It’s crazy, really. You don’t think about it as you merrily make your way through life as a consumer, but any decorated tee shirt (that’s the lingo; learn it and use it) is, of course, printed on a blank tee. These are called, surprisingly, blanks.
So it turns out that blanks are like hot young actresses: popping up, catching your eye, then disappearing. And not returning.
What in the world makes blank t-shirts so crazy elusive? Even big names, like Anvil and Hanes, are always messing with us.
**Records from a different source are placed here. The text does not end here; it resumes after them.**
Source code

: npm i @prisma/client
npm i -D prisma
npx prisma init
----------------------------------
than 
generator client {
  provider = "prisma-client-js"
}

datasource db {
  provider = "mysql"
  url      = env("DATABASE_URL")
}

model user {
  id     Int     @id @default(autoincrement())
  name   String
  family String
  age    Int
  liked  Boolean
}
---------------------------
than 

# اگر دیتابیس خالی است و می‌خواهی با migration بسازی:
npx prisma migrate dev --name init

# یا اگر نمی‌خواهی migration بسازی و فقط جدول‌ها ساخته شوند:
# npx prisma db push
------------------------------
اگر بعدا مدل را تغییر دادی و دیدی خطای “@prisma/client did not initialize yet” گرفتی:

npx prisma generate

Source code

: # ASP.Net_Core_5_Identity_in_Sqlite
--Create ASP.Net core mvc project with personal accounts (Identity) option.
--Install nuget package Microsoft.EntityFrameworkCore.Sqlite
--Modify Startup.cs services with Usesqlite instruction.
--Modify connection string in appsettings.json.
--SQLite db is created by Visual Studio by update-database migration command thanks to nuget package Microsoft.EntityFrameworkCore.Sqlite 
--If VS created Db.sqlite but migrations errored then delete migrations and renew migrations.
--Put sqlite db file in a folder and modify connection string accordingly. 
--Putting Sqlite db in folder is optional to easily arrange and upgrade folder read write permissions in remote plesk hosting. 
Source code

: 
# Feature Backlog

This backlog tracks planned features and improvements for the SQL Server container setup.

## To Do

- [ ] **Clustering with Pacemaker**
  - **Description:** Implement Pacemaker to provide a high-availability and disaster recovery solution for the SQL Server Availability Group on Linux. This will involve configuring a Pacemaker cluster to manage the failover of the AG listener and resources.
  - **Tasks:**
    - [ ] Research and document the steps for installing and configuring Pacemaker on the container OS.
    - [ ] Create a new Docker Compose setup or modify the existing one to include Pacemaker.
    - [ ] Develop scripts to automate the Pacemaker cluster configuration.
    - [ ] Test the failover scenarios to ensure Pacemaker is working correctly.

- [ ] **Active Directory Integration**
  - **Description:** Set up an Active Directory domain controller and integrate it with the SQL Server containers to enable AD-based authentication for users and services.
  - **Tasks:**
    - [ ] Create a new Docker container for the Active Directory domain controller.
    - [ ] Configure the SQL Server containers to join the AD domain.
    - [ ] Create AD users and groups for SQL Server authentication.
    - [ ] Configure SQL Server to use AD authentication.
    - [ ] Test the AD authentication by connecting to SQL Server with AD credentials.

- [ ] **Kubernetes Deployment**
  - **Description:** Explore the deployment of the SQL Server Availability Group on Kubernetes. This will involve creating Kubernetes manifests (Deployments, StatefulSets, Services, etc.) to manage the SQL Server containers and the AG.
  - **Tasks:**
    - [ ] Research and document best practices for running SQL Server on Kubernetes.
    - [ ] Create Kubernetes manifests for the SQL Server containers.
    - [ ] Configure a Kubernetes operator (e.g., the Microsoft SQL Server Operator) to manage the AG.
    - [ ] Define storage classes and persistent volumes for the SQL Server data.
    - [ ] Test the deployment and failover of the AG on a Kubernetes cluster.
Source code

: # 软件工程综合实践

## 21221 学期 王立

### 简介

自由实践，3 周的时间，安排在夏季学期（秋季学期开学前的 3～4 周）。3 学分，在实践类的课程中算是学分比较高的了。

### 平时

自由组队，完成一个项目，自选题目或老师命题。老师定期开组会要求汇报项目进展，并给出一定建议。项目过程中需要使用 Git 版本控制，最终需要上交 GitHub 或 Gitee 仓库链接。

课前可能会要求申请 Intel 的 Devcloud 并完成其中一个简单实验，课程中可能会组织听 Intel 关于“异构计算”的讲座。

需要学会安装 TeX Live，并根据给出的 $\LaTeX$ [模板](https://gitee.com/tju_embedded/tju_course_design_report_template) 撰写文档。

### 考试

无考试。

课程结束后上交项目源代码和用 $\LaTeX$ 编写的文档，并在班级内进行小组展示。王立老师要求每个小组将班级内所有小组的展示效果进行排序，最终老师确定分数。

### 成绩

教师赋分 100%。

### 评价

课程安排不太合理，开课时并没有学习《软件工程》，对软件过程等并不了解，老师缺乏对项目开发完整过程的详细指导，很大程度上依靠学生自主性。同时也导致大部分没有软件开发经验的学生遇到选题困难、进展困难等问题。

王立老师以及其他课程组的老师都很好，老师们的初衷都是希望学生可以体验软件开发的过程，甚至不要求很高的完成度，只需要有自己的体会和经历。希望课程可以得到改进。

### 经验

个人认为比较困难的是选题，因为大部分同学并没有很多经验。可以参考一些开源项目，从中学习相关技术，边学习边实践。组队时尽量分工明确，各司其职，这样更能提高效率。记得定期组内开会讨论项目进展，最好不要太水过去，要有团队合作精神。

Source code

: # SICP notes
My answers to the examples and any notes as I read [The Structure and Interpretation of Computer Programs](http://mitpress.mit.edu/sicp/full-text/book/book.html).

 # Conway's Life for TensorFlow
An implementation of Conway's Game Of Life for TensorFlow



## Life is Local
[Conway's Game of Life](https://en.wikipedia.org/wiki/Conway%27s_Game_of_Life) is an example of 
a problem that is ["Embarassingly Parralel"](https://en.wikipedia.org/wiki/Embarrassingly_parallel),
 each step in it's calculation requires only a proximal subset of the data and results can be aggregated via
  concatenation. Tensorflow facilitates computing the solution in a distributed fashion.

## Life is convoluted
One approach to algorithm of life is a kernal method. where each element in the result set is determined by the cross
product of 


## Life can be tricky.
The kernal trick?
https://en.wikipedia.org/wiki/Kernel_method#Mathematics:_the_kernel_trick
Let me back up a little. When we started out learning to print, we had to select a line of blanks. We ordered all kinds of t-shirts so we could see the colors with our own ocular equipment and touch them with our tactile receptors. We wanted good quality, and we had to determine that by ogling and fondling and printing and washing and wearing and washing. For months. Because we want to understand what we sell.
So we find a brand we love, order our first case…and find out that the seller is discontinuing the line. We finally settle on a second candidate, and love everything about the blanks.
Then we decide to outsource our printing (to U.S. companies, yay for keeping jobs onshore!), and find out that the blanks we so painstakingly chose are not available through distributors. This adds a big layer of complexity if we have to order and have printers stock our specially anointed blanks. And most printers don’t have room for cases of our blanks, anyway.
So we find another source of blanks that we’re happy with. Then, suddenly, they discontinue the chocolate for women. Just women. Luckily, we have a little pile of the blank that doesn’t sell through distributors, so we send those to the printer when we get orders for women’s chocolate shirts.
Okay. So then we get all fancy and extend the styles we offer, adding a classic-fit men’s crew neck in heavy cotton (because some guys let us know they aren’t going to wear those fitted, lightweight shirts, because ick) and youth sizes and a v-neck for women. (Because some women let us know that they weren’t going to wear a crew neck, because ick.) No complaints yet from any kid-shaped people.
And lo and behold, before we’ve even had one order for a v-neck, the nice one we chose is discontinued!
You have to laugh.
This is why brand names for blanks have disappeared from our site. We cannot guarantee what brand of blank we’ll be printing on from one day to the next. This means that exact sizing, and size charts, and exact shrinkage varies, and we have to keep up with that.
Picture it like log rolling—we just have to run in place as fast as we can and try not to fall off the log and drown. (Okay, log rolling is not a very good analogy to buying blanks, but the sense of precariousness is what I’m trying to convey. Because I feel like I’m running and running and not getting anywhere!)
Who would have ever guessed that it would be so hard to find a nice blank t-shirt? If you know any secrets in this area, tell me!